Nemolizumab, another phase 3 drug asset, averaged 40% reduction in EASI at 12 weeks; patient 1 and 3 both exceeded this. Our patients 1 and 3 also faired favorably compared to tofacitinib, which has only been used in one small study, and there is not data on lebrikizumab which is currently in development.

Therefore, it appears that the effects on severe atopic dermatitis seen in our small, open label protocol, compares favorably with the other drugs currently in development.

 

What’s next?

Several arguments suggest that GR-MD-02 has potential as a therapy for severe atopic dermatitis:

  • It represents a new and novel mechanism of galectin-3 inhibition in the disease
  • We have seen clinically relevant, preliminary results of GR-MD-02 in three refractory patients with severe atopic dermatitis.
  • There is a lack of effective therapy for these patients currently on the market
  • GR-MD-02 has apparently similar magnitude of clinical effect levels compared to drugs in development
  • GR-MD-02 has a very strong safety profile, with nearly 3,000 doses of GR-MD-02 delivered in multiple completed and ongoing clinical trials with no severe adverse effects attributed to the drug
  • While intravenous administration is a potential drawback, it is encouraging that patient 1 asked to continue on therapy for an additional 6 months.

Phase 2, randomized, placebo-controlled trials with various doses and regimens of administration will be necessary to explore this potential.
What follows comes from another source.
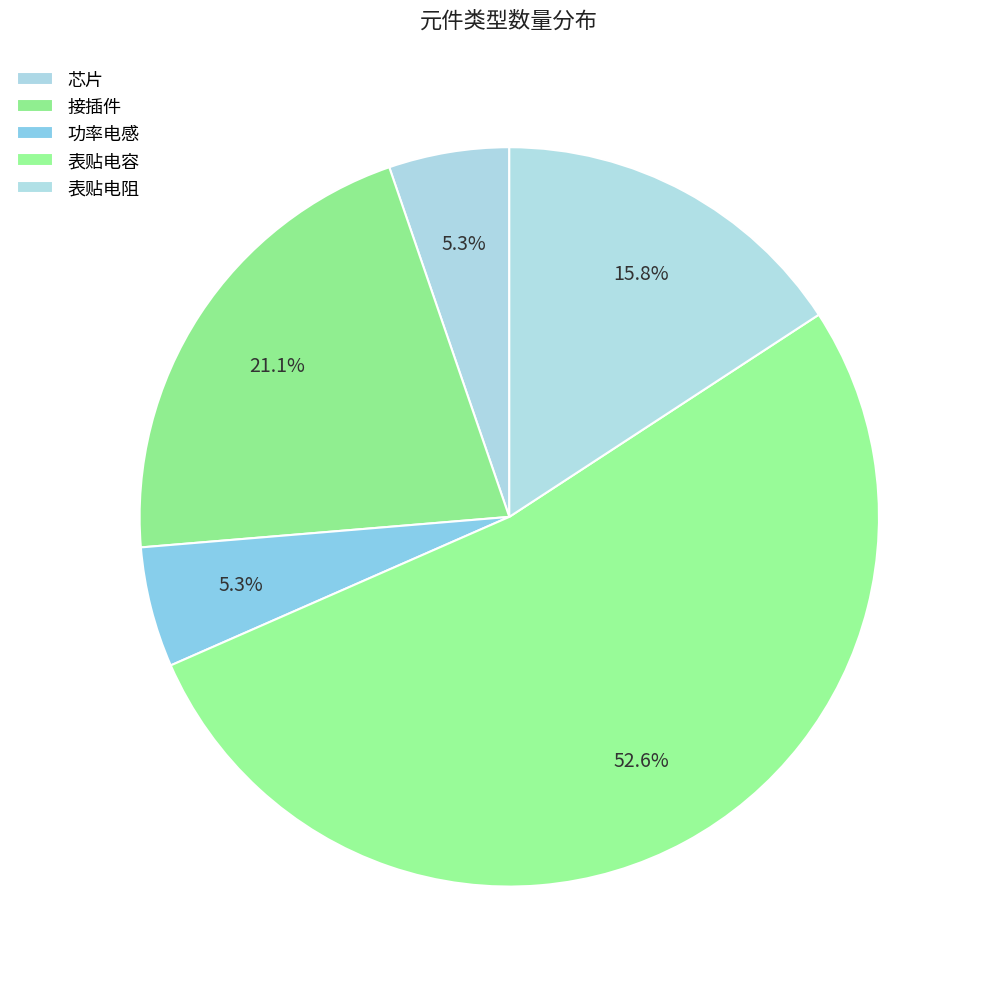

Count the number of slices in the pie.

5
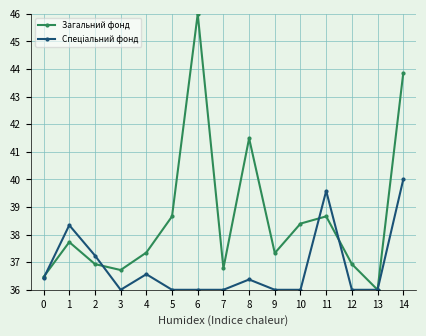

In Загальний фонд, how many points are lower than both neighbors (excluding endpoints)?

4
Planning for such a program is ongoing, as the company explores partnership and other options to finance such a program.

 

Reference List

  1. Arkwright PD, Motala C, Subramanian H, Spergel J, Schneider LC, Wollenberg A. Management of difficult-to-treat atopic dermatitis. J Allergy Clin Immunol Pract 2013 Mar;1(2):142-151.
  2. Saegusa J, Hsu DK, Chen HY, Yu L, Fermin A, Fung MA, et al. Galectin-3 is critical for the development of the allergic inflammatory response in a mouse model of atopic dermatitis. Am J Pathol 2009 Mar;174(3):922-931.
  3. Simpson EL, Bieber T, Guttman-Yassky E, Beck LA, Blauvelt A, Cork MJ, et al. Two Phase 3 Trials of Dupilumab versus Placebo in Atopic Dermatitis. N Engl J Med 2016 Dec 15;375(24):2335-2348.

 

 

These “CEO Perspectives” are a regular feature of our communication activities and may contain forward looking statements within the meaning of the Private Securities Litigation Reform Act of 1995, including whether GR-MD-02 may be effective in the treatment of severe atopic dermatitis, psoriasis, and other skin disease.  These statements relate to future events and use words such as “may,” “might,” “could,” “expect” and others. For a discussion of additional factors impacting Galectin’s business, see the Company’s Annual Report on Form 10-K for the year ended December 31, 2015, and subsequent filings with the SEC. You should not place undue reliance on forward-looking statements. Although subsequent events may cause its views to change, management disclaims any obligation to update forward-looking statements.